O QUE FAZER
• a. Segundo o texto sobre Lost in Translation, em que cidade Bob Harris está para gravar um comercial de TV?
• b. Transcreva do texto sobre Lost in Translation o trecho que vai de "Há algo no universo" a "sensação de vazio.".
• c. Estenda o texto sobre Lost in Translation a partir do ponto em que ele termina.

TEXTO FORNECIDO
..............................

08/02/2011

RROCK! #2 - “My Hero”

Cenas dos filmes Lost in Translation e Somewhere


Há algo no universo masculino que nos remete à busca de heróis, à uma tentativa quase desesperada por encontrar no inatingível uma suposta solução para nossas crises e necessidades de afirmação. Nesse mesmo universo, recheado pelas agruras da contemporaneidade, há espaço ainda para uma insuportável solidão, onde a música, algumas leituras e filmes perdido nas madrugadas podem nos ajudar a conviver com tal sensação de vazio.

Bob Harris (Bill Murray) é uma estrela decadente de cinema que está em Tóquio para gravar um comercial de TV. Solitário, com poucas esperanças, ele encontra a igualmente solitária Charlotte (Scarlett Johansson) no bar do hotel onde estão hospedados. Sem conseguir dormir, eles se aventuram pela madrugada e tornam-se amigos quase inseparáveis. O filme? Encontros e Desencontros (Lost In Translation,2003).

..............................

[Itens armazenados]
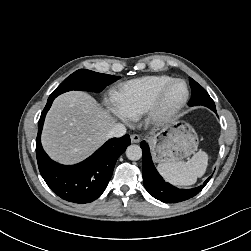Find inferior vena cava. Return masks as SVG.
Wrapping results in <instances>:
<instances>
[{"label":"inferior vena cava","instance_id":"inferior-vena-cava-1","mask_svg":"<svg viewBox=\"0 0 251 251\" xmlns=\"http://www.w3.org/2000/svg\"><path fill=\"white\" fill-rule=\"evenodd\" d=\"M126 134V127L123 124L116 123L108 131L107 138L122 137Z\"/></svg>","mask_w":251,"mask_h":251}]
</instances>
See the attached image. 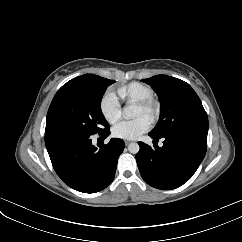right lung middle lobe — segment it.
I'll list each match as a JSON object with an SVG mask.
<instances>
[{
  "label": "right lung middle lobe",
  "mask_w": 242,
  "mask_h": 242,
  "mask_svg": "<svg viewBox=\"0 0 242 242\" xmlns=\"http://www.w3.org/2000/svg\"><path fill=\"white\" fill-rule=\"evenodd\" d=\"M115 81L99 77L91 84H64L54 96L47 113L45 134L79 129L102 134L109 124L101 112V100Z\"/></svg>",
  "instance_id": "right-lung-middle-lobe-1"
}]
</instances>
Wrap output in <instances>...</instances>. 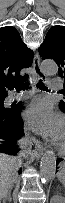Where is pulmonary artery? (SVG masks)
I'll return each mask as SVG.
<instances>
[{"label": "pulmonary artery", "instance_id": "pulmonary-artery-1", "mask_svg": "<svg viewBox=\"0 0 65 203\" xmlns=\"http://www.w3.org/2000/svg\"><path fill=\"white\" fill-rule=\"evenodd\" d=\"M49 87L51 90L57 91L62 87V85L59 82V80H51L49 83ZM28 97H30V94L12 95L10 97V100L14 101V100L26 99Z\"/></svg>", "mask_w": 65, "mask_h": 203}]
</instances>
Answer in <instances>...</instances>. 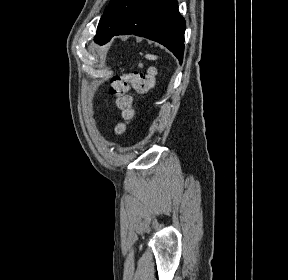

..............................

RESULTADOS
• a. Em Tóquio.

• b.
Há algo no universo masculino que nos remete à busca de heróis, à uma tentativa quase desesperada por encontrar no inatingível uma suposta solução para nossas crises e necessidades de afirmação. Nesse mesmo universo, recheado pelas agruras da contemporaneidade, há espaço ainda para uma insuportável solidão, onde a música, algumas leituras e filmes perdido nas madrugadas podem nos ajudar a conviver com tal sensação de vazio.

• c.
Johnny Marco (Stephen Dorff) também é uma estrela hollywoodiana não tão decadente quanto Bob. Num quarto de hotel, ele parece inerte enquanto louras gêmeas executam um pole dance duvidoso ao som da música "My Hero", do Foo Fighters. No filme Um Lugar Qualquer (Somewhere), Johnny vive quase sempre sozinho, cercado por pessoas que não conhece. Essa solidão só é quebrada com a chegada de sua filha Cleo (Elle Fanning), de 11 anos.

Tais filmes têm muito mais em comum que o fato de terem sido dirigidos por Sofia Coppola. Ambos retratam a vida de pessoas perdidas num mundo que eles próprios construíram. A saber, um mundo vazio de sentidos, com relações sociais pouco consistentes e desprovidas daqueles heróis que esperamos encontrar em nosso universo. Os filmes revelam, assim, que os encontros e desencontros de nossas vidas parecem só fazer sentido quando tiramos deles o muito (ou pouco) que podem oferecer.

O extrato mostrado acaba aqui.